Main keynotes’ speakers — https://databricks.com/sparkaisummit/europe

I found two other interventions really interesting:

The presentation of StarCraft II program: AlphaStar. The first Artificial Intelligence which (who?) defeat a top professional player by Oriol Vinyals — Principal Scientist at Google DeepMind.

AlphaStar: Mastering the Real-Time Strategy Game StarCraft II - Databricks

Games have been used for decades as an important way to test and evaluate the performance of artificial intelligence…

databricks.com

The passionate presentation by Katie Bouman on the methodology to get an image of a black hole from algorithms.

Imaging the Unseen: Taking the First Picture of a Black Hole - Databricks

This talk will present the methods and procedures used to produce the first image of a black hole from the Event…

databricks.com

Training:

On the 15th of October, a 1-day training workshops took place that include a mix of instruction and hands-on exercises to help you improve your Apache Spark skills.

This day is an add-on to the Conference Pass and cost €795 during launch pricing.

Different themes were proposed:

Data Science with Apache Spark™
Hands on Deep Learning with Keras, Tensorflow, and Apache Spark™
Apache Spark™ Tuning and Best Practices
Apache Spark™ Programming
Building Data Pipelines for Apache Spark™ with Delta Lake
Machine Learning in Production: MLflow and Model Deployment
Half-Day Prep Course + Databricks Certification Exam

Certification:

A testing room was available all three days of Spark Summit to pass the Databricks Certified Associate for Apache Spark 2.4.

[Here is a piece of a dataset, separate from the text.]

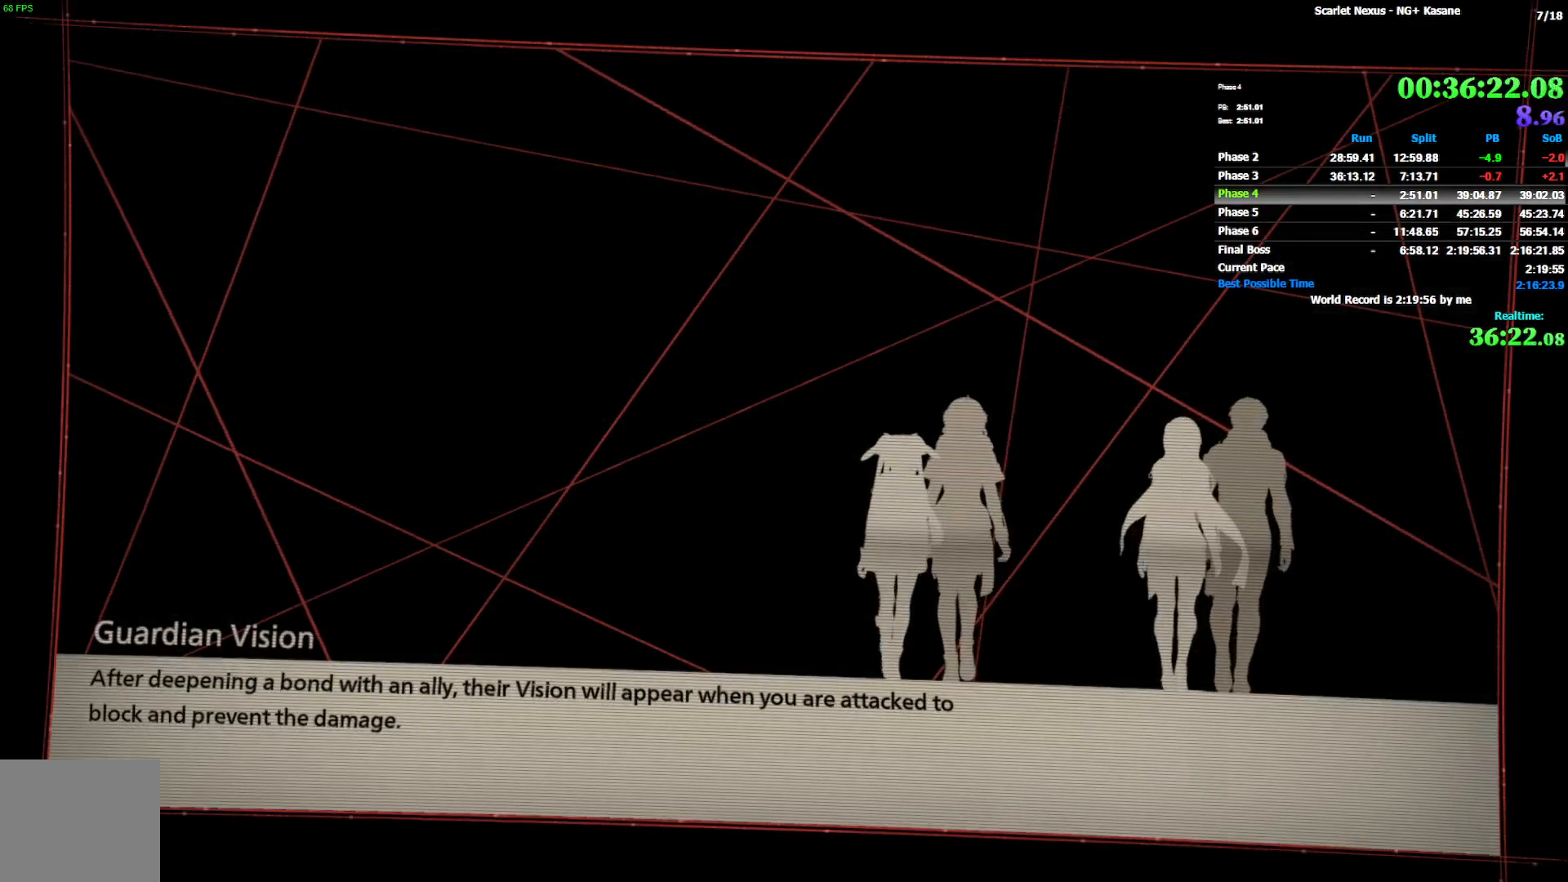
{"buttons": [], "left_stick": "center", "right_stick": "center", "events": []}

The Databricks Certified Associate for Apache Spark 2.4 validates your knowledge of the core components of the DataFrames API and also validates that you have a rudimentary knowledge of the Spark Architecture.

During the 1-day training, you had the opportunity to choose the Half-Day Prep Course + Databricks Certification Exam for €450 (included the two attempts at the certification exam).

What’s new?

The summit is an opportunity to share new updates or features. Last week, a few were announced:

Delta lake + Linux Foundation: LinuxFoundation will host the open source project DeltaLakeOSS, allowing an open governance model that encourages participation and technical contribution, and provide a framework for long-term stewardship: https://dbricks.co/wp191016a.
Databricks announced an investment of 100 million euros in our European Development Center in Amsterdam.
Databricks announced “Model Registry”, a new capability within MLflow that enables a comprehensive model management process by providing data scientists and engineers a repository to track, share and collaborate on machine learning model. You can check it on GitHub. For more information, read these two posts: managed-mlflow & introducing-the-mlflow-model-registrery.
Databricks’ Growth Draws $400 Million Series F Investment and $6.2 Billion Valuation (this news was release later the 22th of October).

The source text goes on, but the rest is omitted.